[DATA SHOWN]

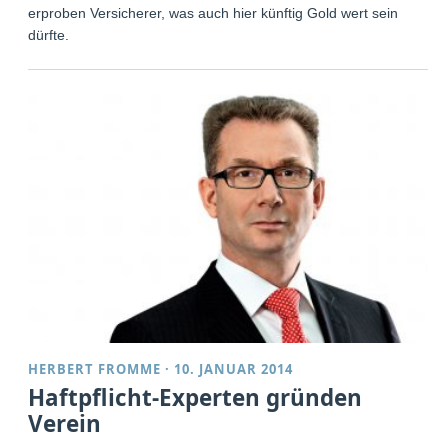
erproben Versicherer, was auch hier künftig Gold wert sein
dürfte.
HERBERT FROMME
·
10. JANUAR 2014
Haftpflicht-Experten gründen
Verein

[/DATA SHOWN]

WORK ORDER = The required output is the exact run of lines from the one with "10. JANUAR 2014" through the final line of the entries.

RESULT BELOW =
10. JANUAR 2014
Haftpflicht-Experten gründen
Verein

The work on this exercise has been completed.